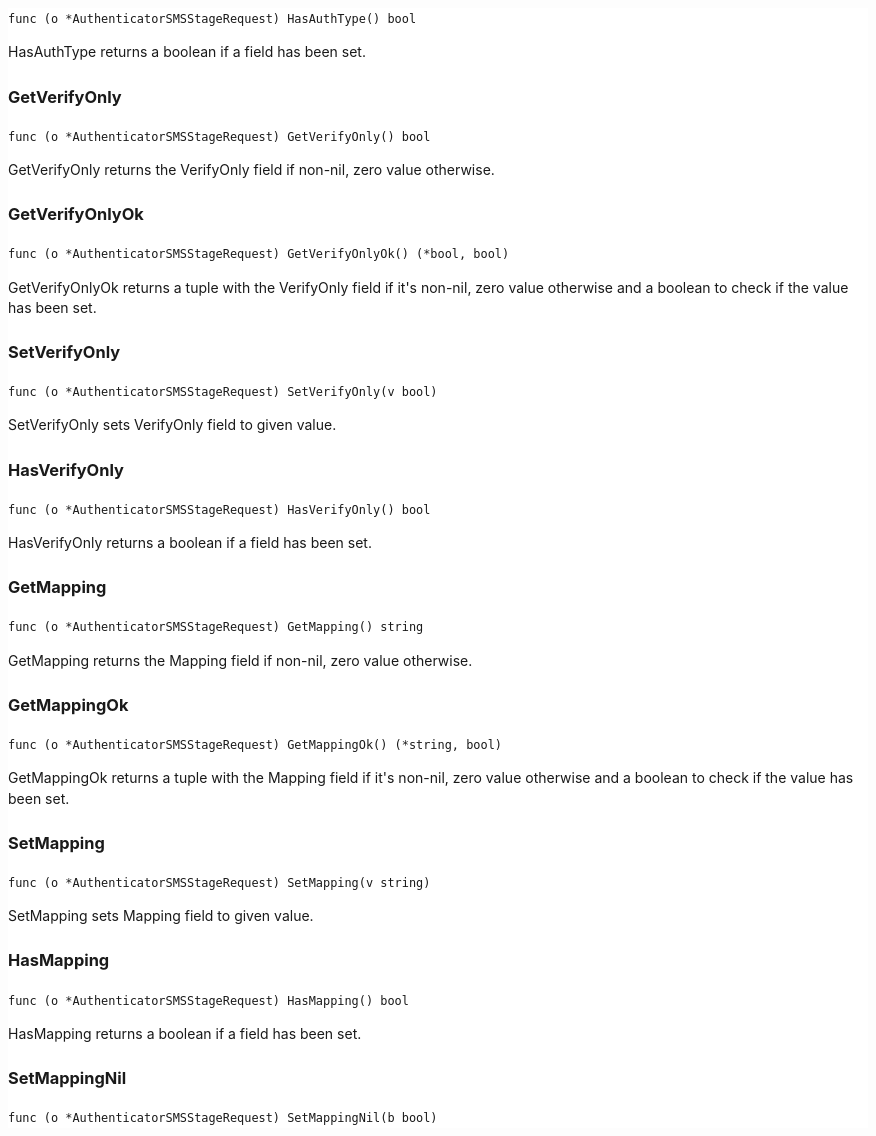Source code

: `func (o *AuthenticatorSMSStageRequest) HasAuthType() bool`

HasAuthType returns a boolean if a field has been set.

### GetVerifyOnly

`func (o *AuthenticatorSMSStageRequest) GetVerifyOnly() bool`

GetVerifyOnly returns the VerifyOnly field if non-nil, zero value otherwise.

### GetVerifyOnlyOk

`func (o *AuthenticatorSMSStageRequest) GetVerifyOnlyOk() (*bool, bool)`

GetVerifyOnlyOk returns a tuple with the VerifyOnly field if it's non-nil, zero value otherwise
and a boolean to check if the value has been set.

### SetVerifyOnly

`func (o *AuthenticatorSMSStageRequest) SetVerifyOnly(v bool)`

SetVerifyOnly sets VerifyOnly field to given value.

### HasVerifyOnly

`func (o *AuthenticatorSMSStageRequest) HasVerifyOnly() bool`

HasVerifyOnly returns a boolean if a field has been set.

### GetMapping

`func (o *AuthenticatorSMSStageRequest) GetMapping() string`

GetMapping returns the Mapping field if non-nil, zero value otherwise.

### GetMappingOk

`func (o *AuthenticatorSMSStageRequest) GetMappingOk() (*string, bool)`

GetMappingOk returns a tuple with the Mapping field if it's non-nil, zero value otherwise
and a boolean to check if the value has been set.

### SetMapping

`func (o *AuthenticatorSMSStageRequest) SetMapping(v string)`

SetMapping sets Mapping field to given value.

### HasMapping

`func (o *AuthenticatorSMSStageRequest) HasMapping() bool`

HasMapping returns a boolean if a field has been set.

### SetMappingNil

`func (o *AuthenticatorSMSStageRequest) SetMappingNil(b bool)`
◆ ◆ ◆ ◆
**Prompt**
Give an exact copy of every line from the one holding "GetMappingOk returns a" through the end of the records, both included, and no other lines.

**Answer space**
GetMappingOk returns a tuple with the Mapping field if it's non-nil, zero value otherwise
and a boolean to check if the value has been set.

### SetMapping

`func (o *AuthenticatorSMSStageRequest) SetMapping(v string)`

SetMapping sets Mapping field to given value.

### HasMapping

`func (o *AuthenticatorSMSStageRequest) HasMapping() bool`

HasMapping returns a boolean if a field has been set.

### SetMappingNil

`func (o *AuthenticatorSMSStageRequest) SetMappingNil(b bool)`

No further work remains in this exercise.